Inequality in America: A Tale of Two Stories

Spencer Platt via Getty Images

There are two stories that try to explain the crush of inequality in our country -- two explanations for why inequality is increasing and too many Americans are desperately poor or barely getting by.

One version of the story is that poor people are somehow inferior or lazy compared to the rich. That's what Nevada rancher Cliven Bundy echoed recently when he talked about "the Negro" who he said was "better off as slaves, picking cotton and having a family life and doing things" than "under government subsidy." Bundy's statement builds off the blame-and-shame story of poverty and inequality in America that is told and re-told by those in positions of power to justify our country's economic disparity.

The true story is that millions of Americans work hard every day in a system that is deliberately structured to ensure that the few profit and the many struggle. But inequality renders these millions of people invisible and robbed of the dignity of putting in a day's work to provide for their families.

To create real and lasting solutions to the root causes of inequality, we must bring these voices back into the public spotlight.

We need to hear the story of Barb Kalbach, a fifth-generation farmer in Iowa whose family farm is being driven into the ground by huge corporate factory farms. Those monster farms get the benefit of deregulation and corporate tax breaks, while Barb, her farmhands, and her children suffer.

We need to hear Juana's story too. As a domestic worker she lovingly cares for children and keeps busy households functioning and orderly. Yet she lives in such fear of deportation and being separated from her children that she feels uneasy every time she opens her front door.

Then there is Bobby Tolbert. He's been HIV-positive since 1995. He worked his way out of homeless shelters in New York City to become a peer health educator. Now he's fighting to protect benefits for people with HIV, and in doing so he's fighting for his life, because without access to special medicine he would die.

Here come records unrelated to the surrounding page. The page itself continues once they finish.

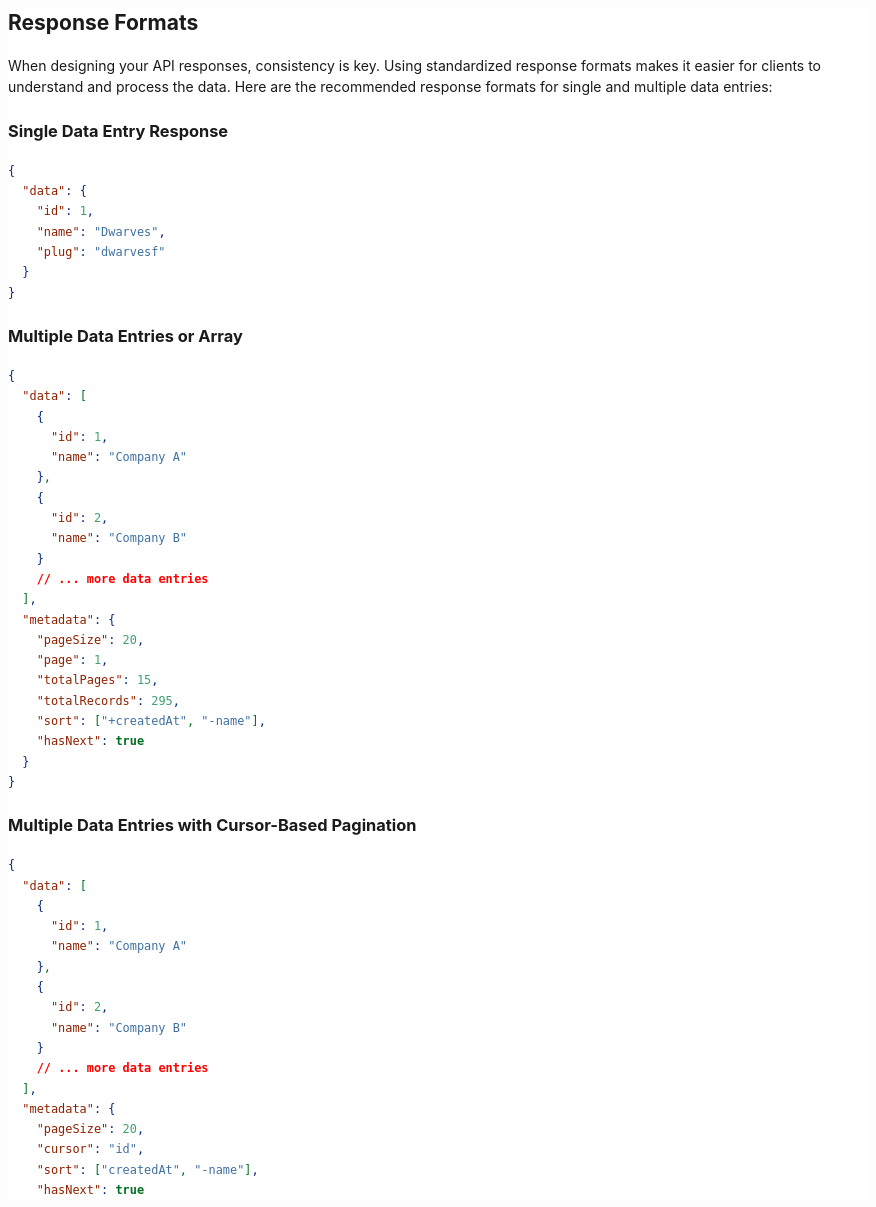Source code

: ## Response Formats

When designing your API responses, consistency is key. Using standardized response formats makes it easier for clients to understand and process the data. Here are the recommended response formats for single and multiple data entries:

### Single Data Entry Response

```json
{
  "data": {
    "id": 1,
    "name": "Dwarves",
    "plug": "dwarvesf"
  }
}
```

### Multiple Data Entries or Array

```json
{
  "data": [
    {
      "id": 1,
      "name": "Company A"
    },
    {
      "id": 2,
      "name": "Company B"
    }
    // ... more data entries
  ],
  "metadata": {
    "pageSize": 20,
    "page": 1,
    "totalPages": 15,
    "totalRecords": 295,
    "sort": ["+createdAt", "-name"],
    "hasNext": true
  }
}
```

### Multiple Data Entries with Cursor-Based Pagination

```json
{
  "data": [
    {
      "id": 1,
      "name": "Company A"
    },
    {
      "id": 2,
      "name": "Company B"
    }
    // ... more data entries
  ],
  "metadata": {
    "pageSize": 20,
    "cursor": "id",
    "sort": ["createdAt", "-name"],
    "hasNext": true
```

These stories are not pretty, and they are not clean. But they are commonplace across the nation and true to millions of lives. They reveal that what's at stake is the very survival of millions of people in the US.

Today, the 85 richest people in the world control more wealth than over half of the world's population. A new Gallup poll says 67 percent of Americans are dissatisfied with income and wealth distribution, with independent voters being the most dissatisfied of all. Inequality affects us all and provides an opportunity to bring us together as a nation.

While the media and political firestorm will continue swirling around Cliven Bundy and his fiction, the true stories -- of Barb, Juana, and Bobby and the millions of us who are fighting for our families and dignity -- are the ones we need to amplify in our fight to create an equal America.

Ai-jen Poo is director of the National Domestic Workers Alliance, the leading voice for dignity and fairness for the millions of domestic workers in the United States, most of whom are women. George Goehl is the executive director of National People's Action, a network of metropolitan and statewide membership organizations dedicated to advancing economic and racial justice.